Глория застывает в позе немого изумления, прижав тощую ладонь к алеющей щеке.

— Ты… ты… — беззвучно раскрывает тонкий рот. — Как ты…

Я еще никогда ни на кого не поднимала руку. Ладонь горит, в крови бушуют тонны адреналина. Сожаление? Ни капли. Эта злобная шипящая змея заслужила.

— Ты вынудила меня. — подсказываю ей. — Я не потерплю, чтобы в моем присутствии оскорбляли Тайлера. А теперь, раз уж твой словесный поток иссяк, самое время нам попрощаться.

Воспользовавшись тем, что Глория Нортон, кажется, лишилась дара речи, оставляю ее наедине с ее оскорбленным достоинством и быстро шагаю в ординаторскую. Вновь усаживаюсь за компьютер, но как не стараюсь сосредоточиться на работе — ничего не выходит: горящий яростью взгляд и мерзкие ругательства плотно засели в голове. Еще никогда за свою двадцатишестилетнюю жизнь я не сталкивалась с такой неприкрытой концентрированной злостью.
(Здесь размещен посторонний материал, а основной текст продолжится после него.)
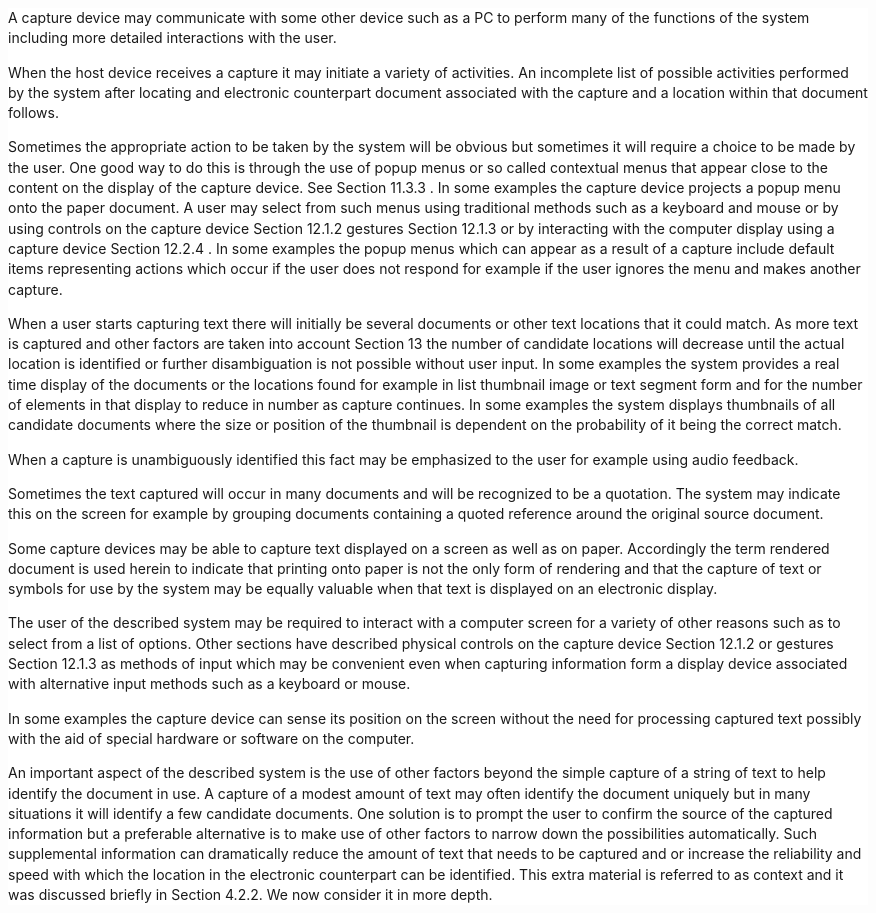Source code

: A capture device may communicate with some other device such as a PC to perform many of the functions of the system including more detailed interactions with the user.

When the host device receives a capture it may initiate a variety of activities. An incomplete list of possible activities performed by the system after locating and electronic counterpart document associated with the capture and a location within that document follows.

Sometimes the appropriate action to be taken by the system will be obvious but sometimes it will require a choice to be made by the user. One good way to do this is through the use of popup menus or so called contextual menus that appear close to the content on the display of the capture device. See Section 11.3.3 . In some examples the capture device projects a popup menu onto the paper document. A user may select from such menus using traditional methods such as a keyboard and mouse or by using controls on the capture device Section 12.1.2 gestures Section 12.1.3 or by interacting with the computer display using a capture device Section 12.2.4 . In some examples the popup menus which can appear as a result of a capture include default items representing actions which occur if the user does not respond for example if the user ignores the menu and makes another capture.

When a user starts capturing text there will initially be several documents or other text locations that it could match. As more text is captured and other factors are taken into account Section 13 the number of candidate locations will decrease until the actual location is identified or further disambiguation is not possible without user input. In some examples the system provides a real time display of the documents or the locations found for example in list thumbnail image or text segment form and for the number of elements in that display to reduce in number as capture continues. In some examples the system displays thumbnails of all candidate documents where the size or position of the thumbnail is dependent on the probability of it being the correct match.

When a capture is unambiguously identified this fact may be emphasized to the user for example using audio feedback.

Sometimes the text captured will occur in many documents and will be recognized to be a quotation. The system may indicate this on the screen for example by grouping documents containing a quoted reference around the original source document.

Some capture devices may be able to capture text displayed on a screen as well as on paper. Accordingly the term rendered document is used herein to indicate that printing onto paper is not the only form of rendering and that the capture of text or symbols for use by the system may be equally valuable when that text is displayed on an electronic display.

The user of the described system may be required to interact with a computer screen for a variety of other reasons such as to select from a list of options. Other sections have described physical controls on the capture device Section 12.1.2 or gestures Section 12.1.3 as methods of input which may be convenient even when capturing information form a display device associated with alternative input methods such as a keyboard or mouse.

In some examples the capture device can sense its position on the screen without the need for processing captured text possibly with the aid of special hardware or software on the computer.

An important aspect of the described system is the use of other factors beyond the simple capture of a string of text to help identify the document in use. A capture of a modest amount of text may often identify the document uniquely but in many situations it will identify a few candidate documents. One solution is to prompt the user to confirm the source of the captured information but a preferable alternative is to make use of other factors to narrow down the possibilities automatically. Such supplemental information can dramatically reduce the amount of text that needs to be captured and or increase the reliability and speed with which the location in the electronic counterpart can be identified. This extra material is referred to as context and it was discussed briefly in Section 4.2.2. We now consider it in more depth.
И с этой женщиной Тайлер жил в одном доме? После сегодняшнего разговора я уверена, что Глория ненавидит его с детства. Скорее всего, история стара, как мир: муж завел любовницу, которая в последствие забеременела и родила ему сына. После ее смерти он решил поступить благородно и привел мальчика в дом, что, разумеется, не могло прийтись по душе его жене. Боюсь подумать, что Тайлеру пришлось пережить по этой вине в детстве.

Из невеселых размышлений меня вырывает телефонный звонок. На экране горит номер отца, от вида которого по по внутренностям разливается пульсирующая тревога.

— Привет, пап. Что-то срочное, потому что я на работе…

— Ты что такое вытворяешь, Рика? — громыхает в динамике его гневный голос. — Ты хоть понимаешь, что твои фотографии с этим бойцом без правил повсюду? Почему я последний узнаю о том, что ты порвала с Итаном?

Кажется, мой план рассказать родителям о стремительных изменениях в личной жизни в эти выходные лично только что бездарно провалился.

— Я собиралась сделать это в свой предстоящий приезд, пап. Не хотела говорить по телефону.

— Что с тобой происходит, Рика? — продолжает кипятится отец. — Итан идеально тебе подходил…

Обычно, я предпочитаю разрешать конфликты с отцом полюбовно, но, кажется, встреча с Глорией дала слишком большой эмоциональный заряд моему настроению и сейчас мне необходимо дать ему выход.

— Только мне решать, кто мне подходит, а кто нет, пап. — говорю твердо. — Я прилечу в эти выходные и все сама объясню.

Отец пытается сказать что-то еще, но, в конце концов, бросает сердитое «До встречи» и отключается.

Несколько секунд разглядываю зажатый в ладони телефон, после чего нахожу с писке быстрого набора номер Тайлера. Я даже рада, что правда всплыла наружу раньше. Теперь когда родители и Итан обо всем знают, мне больше не от кого прятаться. И если мне предстоит отстаивать свое право на счастье перед семьей, я предпочитаю сделать это как можно раньше.

— Привет, — слышу в трубке знакомый хрипловатый голос. — Я думал о тебе.

Зачастую окружающие пытаются внушить нам чувство стыда за то, что делает нас счастливыми. Так вот, счастье — это совсем не то, чего нужно стыдиться.

— Я тоже думала о тебе, Тай. — улыбаюсь в трубку. — Какие у тебя планы на эти выходные?

— Быть с тобой.

— Отлично. Тогда предлагаю вместе полететь в Бостон и познакомиться с моими родителями.

Ответ раздается меньше, чем через секунду.

— Хорошо.

25

— Ты волнуешься. — произносит Тайлер, когда мы, держась за руки, подходим к входной двери в родительский дом.